> [Your goal]:
Using the abstract on chlorinated polymer donors below, list each donor:acceptor blend it gives a power conversion efficiency for, together with that efficiency.

> [Exercise passage]:
<<<<

Modulating Chlorination Position on Polymer Donors for Highly Efficient Nonfullerene Organic Solar Cells

Introducing substituent groups has been regarded as an effective method to construct highly efficient polymer donors. However, the correlation between the position of substituent groups and the device performance of polymer donors has rarely been carefully studied and compared. Herein, Cl atoms are introduced into the BDT-based thienyl side chains and BDD-based thienyl π-bridges to obtain two chlorinated donor−acceptor (D−A) polymer donors H1 and H2, respectively. By systematically comparing the photovoltaic properties of H1 and H2, it is found that the device performance of polymer donors is sensitive to the position of chlorine atoms. The nonfullerene organic solar cells (OSCs) based on H1:IT-4F and H1:Y6 display a superior power conversion efficiency (PCE) of 12.34 and 15.62%, whereas the PCE of H2:IT-4F and H2:Y6 is 11.04 and 13.80%. As the H1-based blend shows more desirable aggregation morphology, more preferential face-on orientation, and more efficient extraction dissociation occurs. The current work demonstrates that the position of chlorine substitution can be reasonably optimized for state-of-the-art polymer donors in the highly efficient nonfullerene OSCs.

>>>>

> [Material provided]:

<<<<

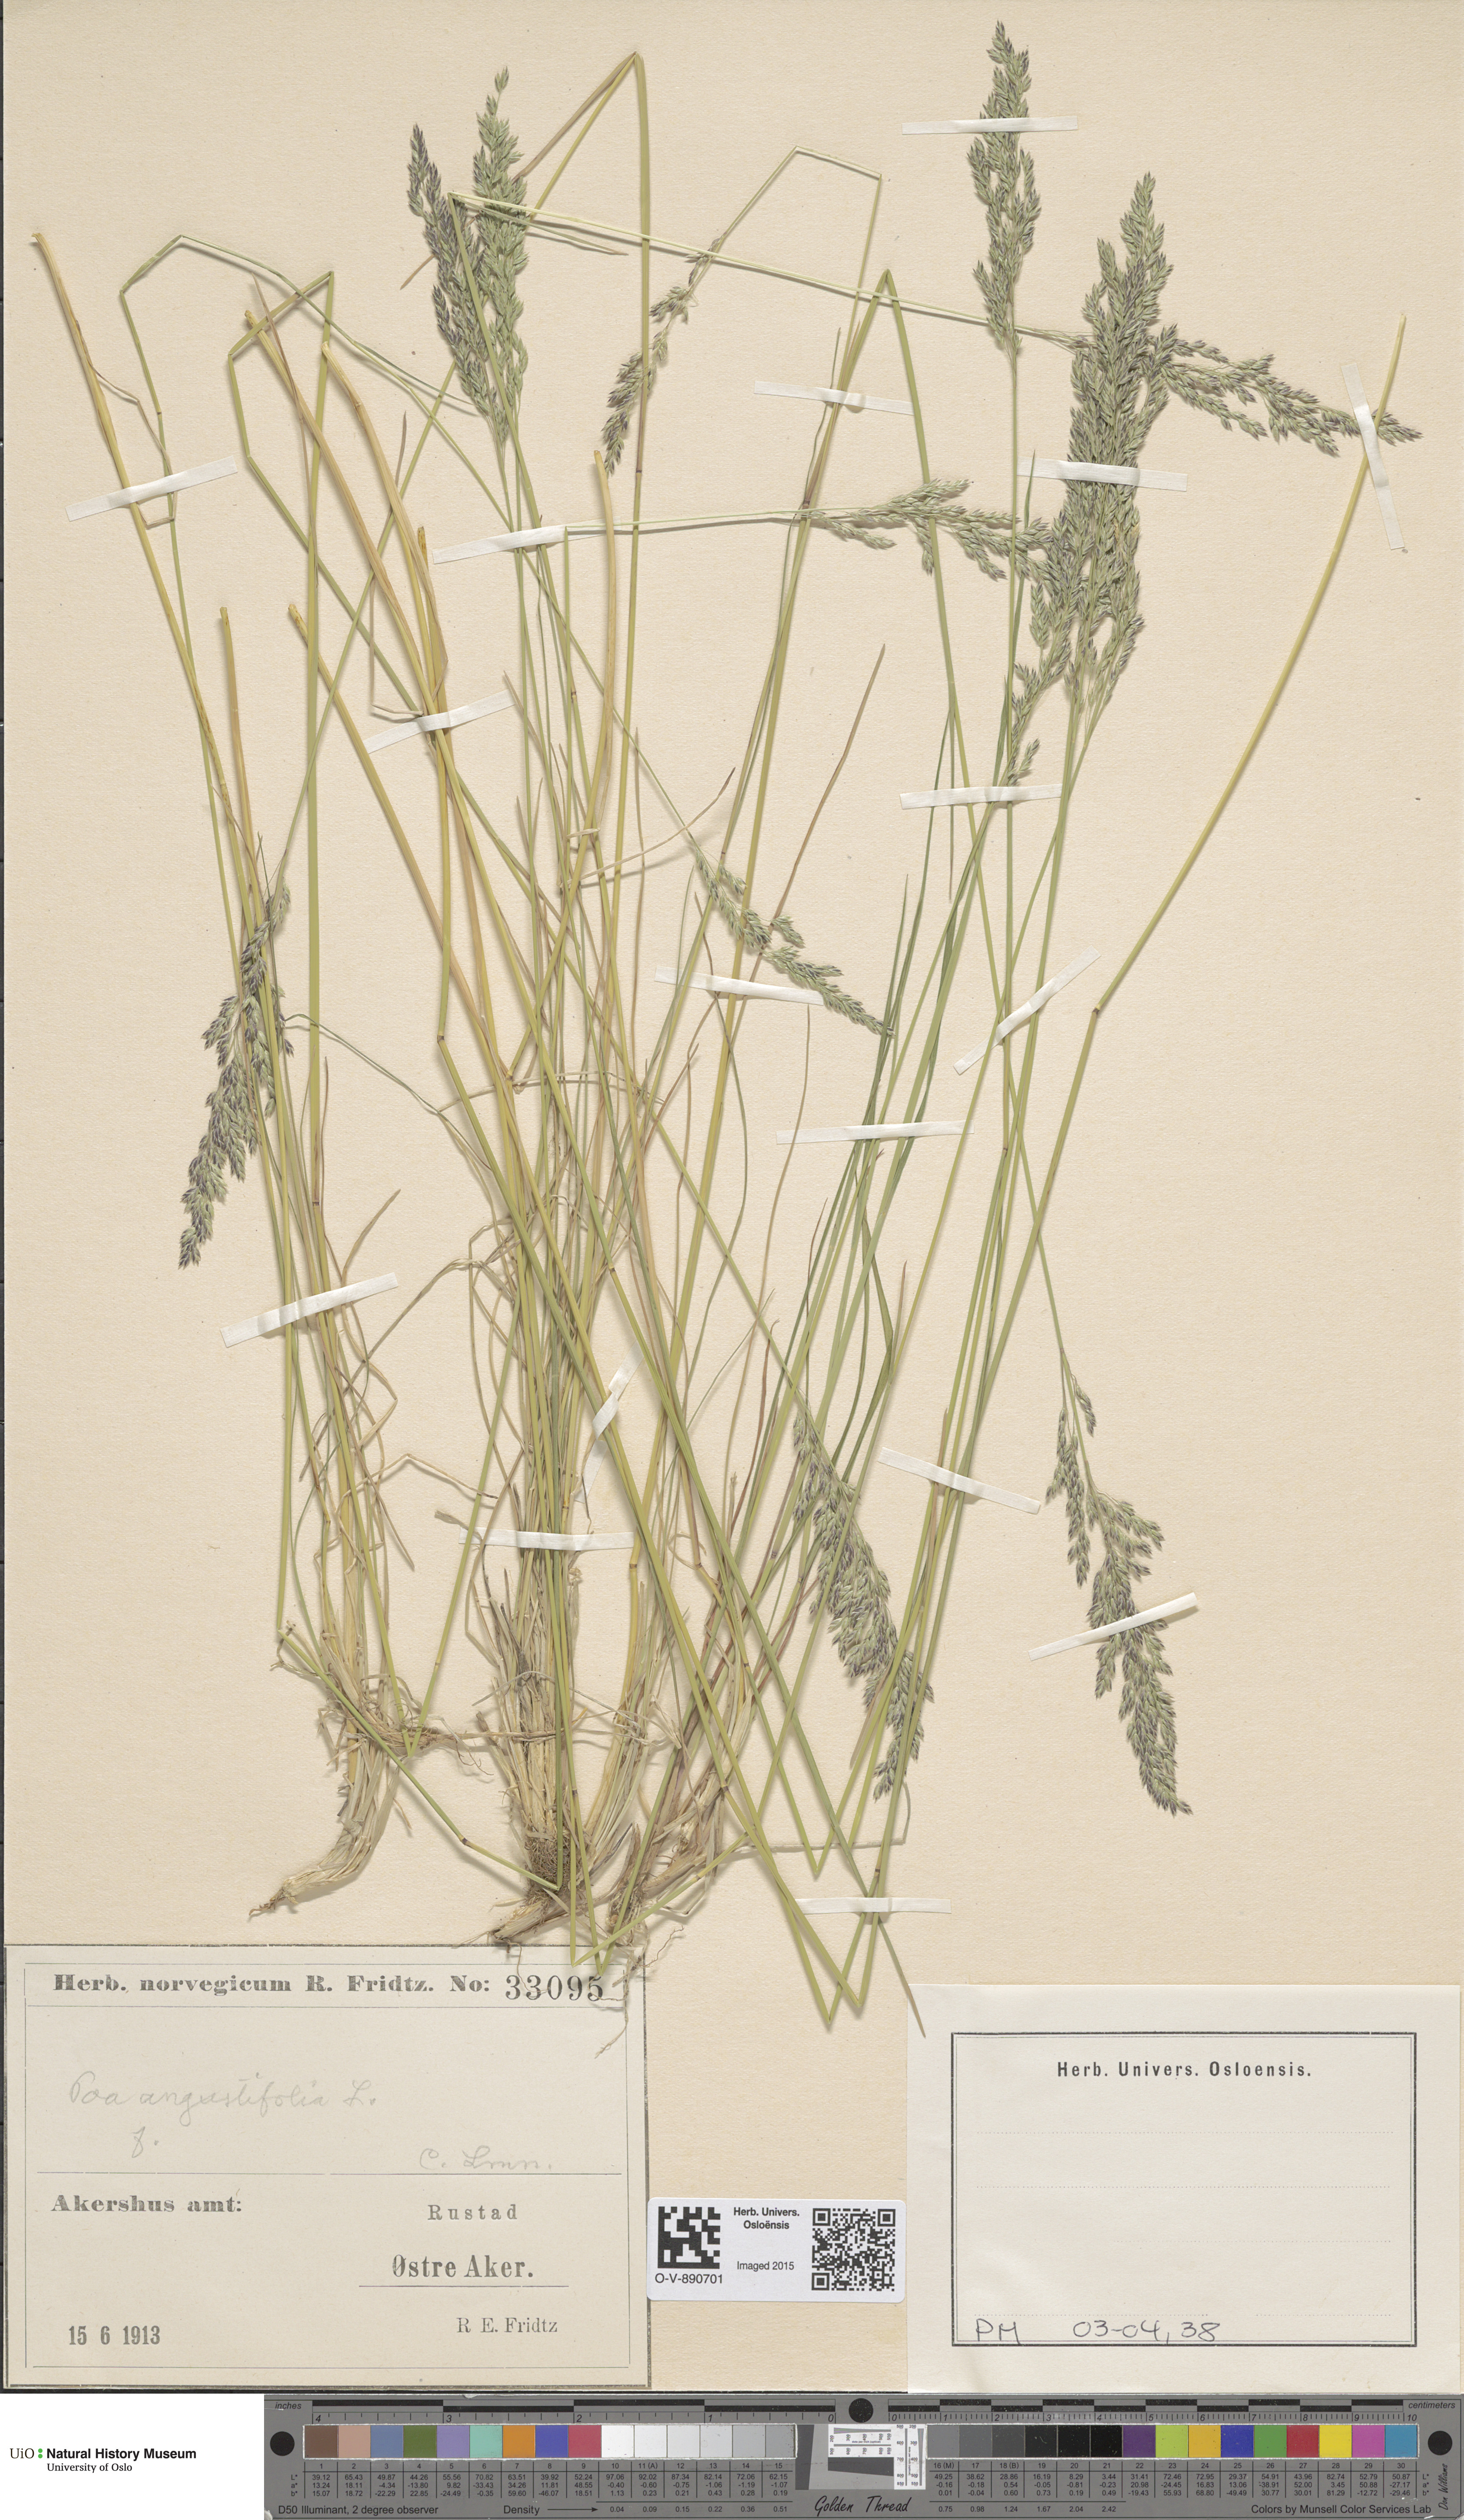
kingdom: Plantae
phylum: Tracheophyta
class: Liliopsida
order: Poales
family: Poaceae
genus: Poa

>>>>

> [Expected answer]:
- H1:IT-4F: 12.34%
- H1:Y6: 15.62%
- H2:IT-4F: 11.04%
- H2:Y6: 13.80%